Either way, Scotland would have a different corporation tax rate, if Salmond has his way. Speaking in the London School of Economics last week, he said it is “an important weapon” for small economies.
“We have no wish to enter a ‘race to the bottom’ with anyone. However, metropolises like London, or large countries, can exert a centrifugal force which draws power towards them. Small countries, and regional economies, need a fiscal edge to encourage decision-making centres to settle.
“Those headquarters and decision-making centres in turn create prosperity,” he went on, adding that the Scottish government has done the figures on the impact of a 3 per cent corporation tax cut – which would still leave it far higher than the Republic’s. Such a move would support 27,000 jobs, he argues.
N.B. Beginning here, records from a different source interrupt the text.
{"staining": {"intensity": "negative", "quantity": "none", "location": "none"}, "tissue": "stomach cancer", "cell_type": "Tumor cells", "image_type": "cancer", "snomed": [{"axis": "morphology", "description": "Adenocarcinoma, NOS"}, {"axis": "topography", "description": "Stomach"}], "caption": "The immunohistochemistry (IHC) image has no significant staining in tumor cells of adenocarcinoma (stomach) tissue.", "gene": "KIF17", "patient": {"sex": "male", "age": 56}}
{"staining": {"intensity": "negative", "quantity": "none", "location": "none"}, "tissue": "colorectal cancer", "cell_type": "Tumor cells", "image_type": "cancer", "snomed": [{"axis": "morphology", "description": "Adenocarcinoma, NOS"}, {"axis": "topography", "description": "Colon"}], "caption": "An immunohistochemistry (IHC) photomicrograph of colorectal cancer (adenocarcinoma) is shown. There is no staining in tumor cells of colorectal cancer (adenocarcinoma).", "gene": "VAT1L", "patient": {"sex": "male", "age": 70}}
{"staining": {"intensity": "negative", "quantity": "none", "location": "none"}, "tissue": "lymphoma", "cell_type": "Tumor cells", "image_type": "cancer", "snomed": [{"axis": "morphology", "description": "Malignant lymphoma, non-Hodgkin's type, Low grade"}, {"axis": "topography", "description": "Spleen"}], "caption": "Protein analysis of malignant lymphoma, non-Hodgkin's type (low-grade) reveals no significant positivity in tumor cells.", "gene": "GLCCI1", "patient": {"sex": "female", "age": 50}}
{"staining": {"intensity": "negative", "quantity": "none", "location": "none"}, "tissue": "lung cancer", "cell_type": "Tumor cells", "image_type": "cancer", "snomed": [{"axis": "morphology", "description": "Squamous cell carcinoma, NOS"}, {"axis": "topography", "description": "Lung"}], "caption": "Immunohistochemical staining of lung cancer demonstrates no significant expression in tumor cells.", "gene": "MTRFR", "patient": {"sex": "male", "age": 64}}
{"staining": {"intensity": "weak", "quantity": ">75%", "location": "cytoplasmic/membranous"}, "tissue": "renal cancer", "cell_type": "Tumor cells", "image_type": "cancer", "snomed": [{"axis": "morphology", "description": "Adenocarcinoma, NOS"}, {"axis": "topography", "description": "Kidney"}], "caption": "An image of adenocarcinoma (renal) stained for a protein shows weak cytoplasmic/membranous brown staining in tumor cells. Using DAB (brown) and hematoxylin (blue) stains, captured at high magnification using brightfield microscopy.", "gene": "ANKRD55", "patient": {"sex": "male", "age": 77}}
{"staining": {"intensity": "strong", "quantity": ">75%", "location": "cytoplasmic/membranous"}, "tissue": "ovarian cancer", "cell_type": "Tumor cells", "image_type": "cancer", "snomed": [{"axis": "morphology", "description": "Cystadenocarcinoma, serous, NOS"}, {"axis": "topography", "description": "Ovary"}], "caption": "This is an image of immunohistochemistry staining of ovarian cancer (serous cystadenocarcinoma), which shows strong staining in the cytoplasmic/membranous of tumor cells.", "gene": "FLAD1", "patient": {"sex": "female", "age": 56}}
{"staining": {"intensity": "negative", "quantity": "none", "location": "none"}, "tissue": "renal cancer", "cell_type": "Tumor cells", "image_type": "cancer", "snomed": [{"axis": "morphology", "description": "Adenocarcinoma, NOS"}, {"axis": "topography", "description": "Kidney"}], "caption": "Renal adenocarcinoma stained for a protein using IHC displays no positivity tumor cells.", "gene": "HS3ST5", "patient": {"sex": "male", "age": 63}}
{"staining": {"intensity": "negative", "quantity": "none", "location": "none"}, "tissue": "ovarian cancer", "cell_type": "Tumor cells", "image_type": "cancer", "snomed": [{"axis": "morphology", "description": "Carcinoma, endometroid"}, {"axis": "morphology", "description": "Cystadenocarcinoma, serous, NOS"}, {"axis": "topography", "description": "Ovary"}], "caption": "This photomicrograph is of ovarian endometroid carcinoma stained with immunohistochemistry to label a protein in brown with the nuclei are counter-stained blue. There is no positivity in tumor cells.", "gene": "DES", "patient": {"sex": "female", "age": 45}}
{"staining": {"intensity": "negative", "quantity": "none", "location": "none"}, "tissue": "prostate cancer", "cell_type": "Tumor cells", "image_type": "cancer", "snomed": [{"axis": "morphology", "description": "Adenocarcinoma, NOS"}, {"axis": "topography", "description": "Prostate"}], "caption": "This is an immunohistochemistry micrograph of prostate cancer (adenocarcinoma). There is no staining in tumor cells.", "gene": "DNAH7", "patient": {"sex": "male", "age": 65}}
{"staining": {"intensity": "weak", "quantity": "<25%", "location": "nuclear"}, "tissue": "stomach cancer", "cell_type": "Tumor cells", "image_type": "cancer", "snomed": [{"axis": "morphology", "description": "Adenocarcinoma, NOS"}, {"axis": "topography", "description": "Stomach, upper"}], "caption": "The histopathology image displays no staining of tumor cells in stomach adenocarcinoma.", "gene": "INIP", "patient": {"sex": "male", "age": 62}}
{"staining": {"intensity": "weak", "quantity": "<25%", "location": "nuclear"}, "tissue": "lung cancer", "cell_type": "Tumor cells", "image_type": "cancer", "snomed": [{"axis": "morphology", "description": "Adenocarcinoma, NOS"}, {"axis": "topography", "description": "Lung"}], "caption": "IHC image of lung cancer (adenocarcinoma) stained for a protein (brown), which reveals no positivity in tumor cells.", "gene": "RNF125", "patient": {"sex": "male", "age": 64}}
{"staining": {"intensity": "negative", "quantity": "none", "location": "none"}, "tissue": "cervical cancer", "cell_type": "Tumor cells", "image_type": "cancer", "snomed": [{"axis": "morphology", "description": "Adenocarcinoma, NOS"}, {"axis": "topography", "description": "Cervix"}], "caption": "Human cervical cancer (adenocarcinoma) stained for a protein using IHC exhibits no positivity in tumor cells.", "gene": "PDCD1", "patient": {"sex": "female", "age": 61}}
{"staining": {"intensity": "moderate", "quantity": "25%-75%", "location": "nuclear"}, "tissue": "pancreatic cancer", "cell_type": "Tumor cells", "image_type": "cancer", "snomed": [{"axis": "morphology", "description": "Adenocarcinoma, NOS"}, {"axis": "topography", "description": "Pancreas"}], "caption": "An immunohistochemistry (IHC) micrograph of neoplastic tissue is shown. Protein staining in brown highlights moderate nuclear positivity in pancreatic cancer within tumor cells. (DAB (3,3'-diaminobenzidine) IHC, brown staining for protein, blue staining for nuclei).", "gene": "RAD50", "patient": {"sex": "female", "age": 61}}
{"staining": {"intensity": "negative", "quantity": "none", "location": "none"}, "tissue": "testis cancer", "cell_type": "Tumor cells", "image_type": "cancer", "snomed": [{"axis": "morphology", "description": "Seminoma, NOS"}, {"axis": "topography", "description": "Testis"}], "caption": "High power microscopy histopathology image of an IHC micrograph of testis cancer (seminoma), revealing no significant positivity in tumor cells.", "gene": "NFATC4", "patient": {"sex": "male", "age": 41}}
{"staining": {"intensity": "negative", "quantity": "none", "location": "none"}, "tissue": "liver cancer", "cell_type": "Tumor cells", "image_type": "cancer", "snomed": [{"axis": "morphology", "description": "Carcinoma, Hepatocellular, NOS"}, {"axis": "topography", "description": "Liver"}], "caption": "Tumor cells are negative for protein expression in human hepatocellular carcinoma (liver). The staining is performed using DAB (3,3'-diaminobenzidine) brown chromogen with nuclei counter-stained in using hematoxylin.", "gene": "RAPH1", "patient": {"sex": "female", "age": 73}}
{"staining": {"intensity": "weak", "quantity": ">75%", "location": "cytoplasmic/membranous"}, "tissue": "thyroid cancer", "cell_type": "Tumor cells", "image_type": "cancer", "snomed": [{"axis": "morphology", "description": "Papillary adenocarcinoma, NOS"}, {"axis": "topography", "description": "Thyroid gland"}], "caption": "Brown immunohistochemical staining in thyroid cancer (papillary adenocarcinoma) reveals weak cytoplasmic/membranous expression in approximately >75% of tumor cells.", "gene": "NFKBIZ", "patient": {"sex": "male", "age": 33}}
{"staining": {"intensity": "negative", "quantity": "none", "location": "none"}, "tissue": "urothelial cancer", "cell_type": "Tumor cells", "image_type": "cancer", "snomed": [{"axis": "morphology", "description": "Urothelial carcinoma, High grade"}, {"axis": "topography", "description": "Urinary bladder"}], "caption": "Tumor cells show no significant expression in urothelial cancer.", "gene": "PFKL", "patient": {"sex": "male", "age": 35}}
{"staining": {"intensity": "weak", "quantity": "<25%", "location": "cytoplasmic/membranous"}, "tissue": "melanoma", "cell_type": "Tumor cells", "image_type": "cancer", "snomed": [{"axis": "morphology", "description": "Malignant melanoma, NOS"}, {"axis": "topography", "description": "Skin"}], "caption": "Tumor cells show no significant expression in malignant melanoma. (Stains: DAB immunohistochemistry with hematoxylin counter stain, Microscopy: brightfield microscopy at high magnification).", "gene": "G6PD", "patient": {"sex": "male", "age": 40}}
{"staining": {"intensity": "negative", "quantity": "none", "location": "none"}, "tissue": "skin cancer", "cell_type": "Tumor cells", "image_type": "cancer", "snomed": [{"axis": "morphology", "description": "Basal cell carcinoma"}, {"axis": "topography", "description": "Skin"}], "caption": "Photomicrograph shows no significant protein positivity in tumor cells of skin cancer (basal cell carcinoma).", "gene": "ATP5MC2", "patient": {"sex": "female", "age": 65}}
In last year’s UK budget, chancellor of the exchequer George Osborne pledged to cut corporation tax incrementally from 26 per cent to 23 per cent by 2014.
However, Salmond’s focus on corporation tax has made some in the treasury wary about acceding to the pressure from some in Northern Ireland for a similar freedom from Whitehall’s diktats, since it fears it could lead to an unravelling of UK-wide common tax rates.
Currently, the Scotland Bill, which is now before the House of Lords, would offer Scotland direct control over raising 10 per cent of the income tax rate. The Scots could then match income tax rates south of the border, or go lower, but they would face the financial consequences of their actions – since the treasury block-grant would change accordingly.
However, many in the UK are beginning to fret about the consequences of greater self-government for Scotland – the so-called “devolution max” option, if it is left to the Scots alone to decide.
Last week, a House of Lords report said “devolution max” would go well beyond the present Scotland Bill “to include – or at least to approach – full fiscal autonomy”.
Saying there is “a profound difference” between “devolution max” and independence, the Lords committee said two “distinct constitutional outcomes” are offered.
“We agree with the UK government that including a ‘devolution max’ option in an independence referendum would conflate two entirely separate constitutional issues,” the committee noted.
Despite Salmond’s argument that the wording, or wordings to be put to Scots are matters for Scotland alone, and not Westminster, the Lords disagree, and vehemently so.
“As illustrated by the potential for competing tax regimes within the United Kingdom, such an arrangement for one member of the union would necessarily have real, deep and immediate consequences for the other members and for the union as a whole.
“Properly to secure the legitimate interests of each and all, proposals as to ‘devolution max’ would first have to be developed through intergovernmental negotiations conducted, not just bilaterally with the UK government, but on an inclusive, multilateral basis across the union.”
Last week, British prime minister David Cameron offered extra devolution to Scotland if it rejects Salmond’s referendum, but he did not detail the powers that would be given.
In turn, Salmond has argued that Cameron, just like the Conservatives in 1979, is asking Scotland to give up a bird in the hand for a promise of something better that may not be honoured.
Between now and the referendum, due most likely in 2014, Cameron will come under increasing pressure to detail exactly what is on offer. If he does, he will then be pressured to add it to the ballot paper.
Then, or later, however, if tax-deciding powers are ceded to Scotland, it is increasingly clear to some in Westminster that Scottish MPs will not be allowed to vote on English matters in the House of Commons.
Either way, the constitutional shape of the United Kingdom is set to change irrevocably – even if the saltire remains part of the union flag.